REQUISITOS DA TAREFA: Reproduza na íntegra, sem nenhuma alteração, a seção do documento sobre a fotógrafa Yingguang Guo.

SEÇÃO DO DOCUMENTO:
--
Ser solteira na China ou o contentamento da conformidade

.

Yingguang Guo é uma fotógrafa chinesa de 35 anos. E solteira. Porém, culturalmente, ser solteira na China nessa idade é um problema ainda hoje. Cá entre nós, não é só na China que estar solteira aos 35 anos é visto como um problema. As pressões brasileiras para a mulher casar o mais rápido possível aos 35 anos também são fortes e eficazes.

.

Mas voltando a nossa jovem fotógrafa chinesa que ficou “pra titia”… Diante dessa cultura tradicionalista, ela resolveu fazer um ensaio sobre a problemática. “O contentamento da conformidade” é o título de sua série que perpassa questões culturais chinesas sobre o casamento arranjado. E também questões pessoais da fotógrafa. Guo trabalha com fotografia, vídeo, instalação e performance para conseguir abarcar as nuances dessa temática.
--
DADOS EM ANÁLISE:
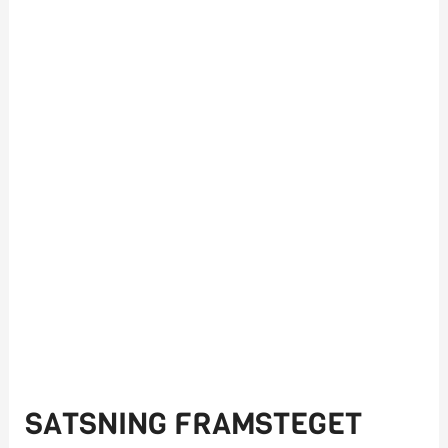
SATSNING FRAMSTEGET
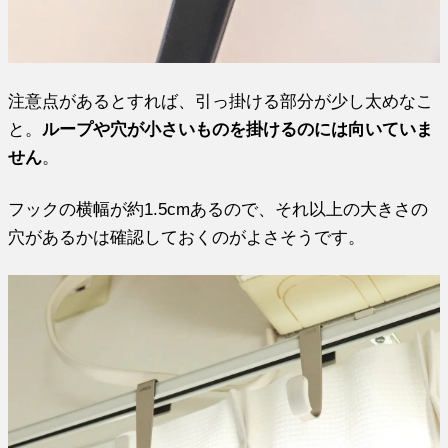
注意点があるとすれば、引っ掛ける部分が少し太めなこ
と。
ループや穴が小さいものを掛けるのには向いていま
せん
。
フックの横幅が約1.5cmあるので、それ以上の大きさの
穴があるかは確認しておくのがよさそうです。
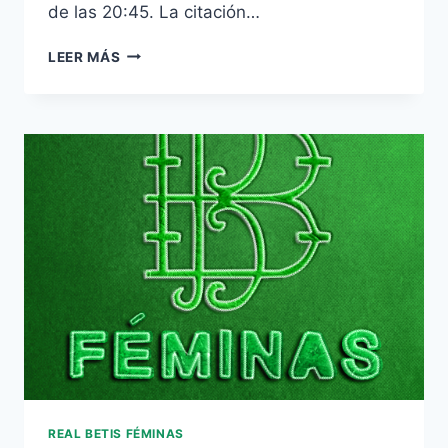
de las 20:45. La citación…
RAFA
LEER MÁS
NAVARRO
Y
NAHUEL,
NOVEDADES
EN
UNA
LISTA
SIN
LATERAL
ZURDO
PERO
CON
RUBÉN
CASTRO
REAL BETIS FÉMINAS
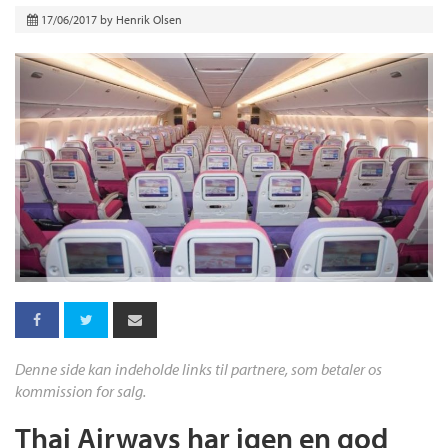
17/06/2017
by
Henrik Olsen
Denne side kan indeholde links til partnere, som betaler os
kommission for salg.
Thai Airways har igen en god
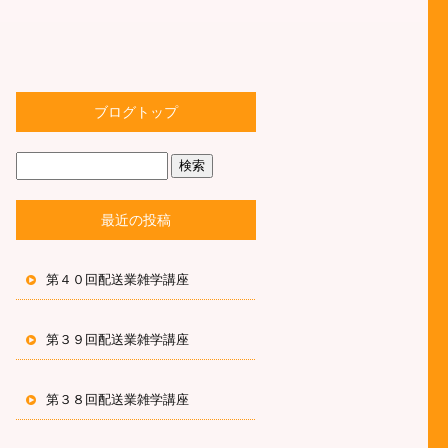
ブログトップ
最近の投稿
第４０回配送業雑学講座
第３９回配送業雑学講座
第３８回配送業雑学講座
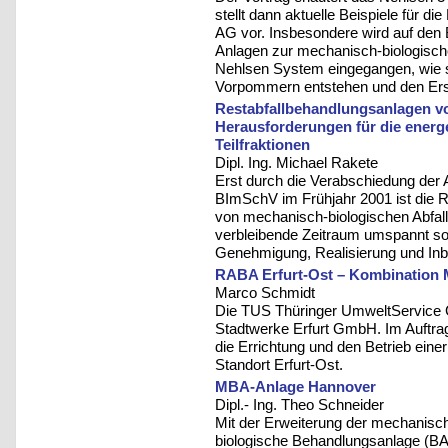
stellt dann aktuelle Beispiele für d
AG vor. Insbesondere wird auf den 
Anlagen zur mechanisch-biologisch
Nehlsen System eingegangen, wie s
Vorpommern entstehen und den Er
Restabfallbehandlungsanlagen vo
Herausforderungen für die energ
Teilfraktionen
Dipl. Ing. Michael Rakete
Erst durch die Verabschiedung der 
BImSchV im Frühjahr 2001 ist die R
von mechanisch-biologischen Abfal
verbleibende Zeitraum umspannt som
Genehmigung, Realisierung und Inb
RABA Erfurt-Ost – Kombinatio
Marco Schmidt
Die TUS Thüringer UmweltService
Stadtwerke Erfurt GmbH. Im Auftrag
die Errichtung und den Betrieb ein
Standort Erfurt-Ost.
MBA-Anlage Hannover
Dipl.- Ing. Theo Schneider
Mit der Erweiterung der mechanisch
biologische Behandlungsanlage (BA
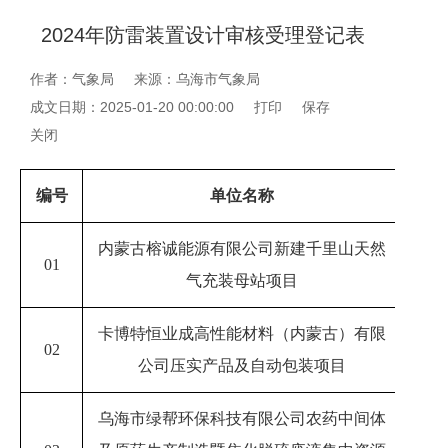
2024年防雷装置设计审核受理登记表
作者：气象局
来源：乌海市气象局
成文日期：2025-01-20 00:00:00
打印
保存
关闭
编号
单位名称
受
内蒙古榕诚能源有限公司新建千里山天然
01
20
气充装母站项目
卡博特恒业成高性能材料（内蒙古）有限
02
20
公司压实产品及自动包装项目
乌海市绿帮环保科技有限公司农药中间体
--
RESPOSTA REDIGIDA:
Ser solteira na China ou o contentamento da conformidade

.

Yingguang Guo é uma fotógrafa chinesa de 35 anos. E solteira. Porém, culturalmente, ser solteira na China nessa idade é um problema ainda hoje. Cá entre nós, não é só na China que estar solteira aos 35 anos é visto como um problema. As pressões brasileiras para a mulher casar o mais rápido possível aos 35 anos também são fortes e eficazes.

.

Mas voltando a nossa jovem fotógrafa chinesa que ficou “pra titia”… Diante dessa cultura tradicionalista, ela resolveu fazer um ensaio sobre a problemática. “O contentamento da conformidade” é o título de sua série que perpassa questões culturais chinesas sobre o casamento arranjado. E também questões pessoais da fotógrafa. Guo trabalha com fotografia, vídeo, instalação e performance para conseguir abarcar as nuances dessa temática.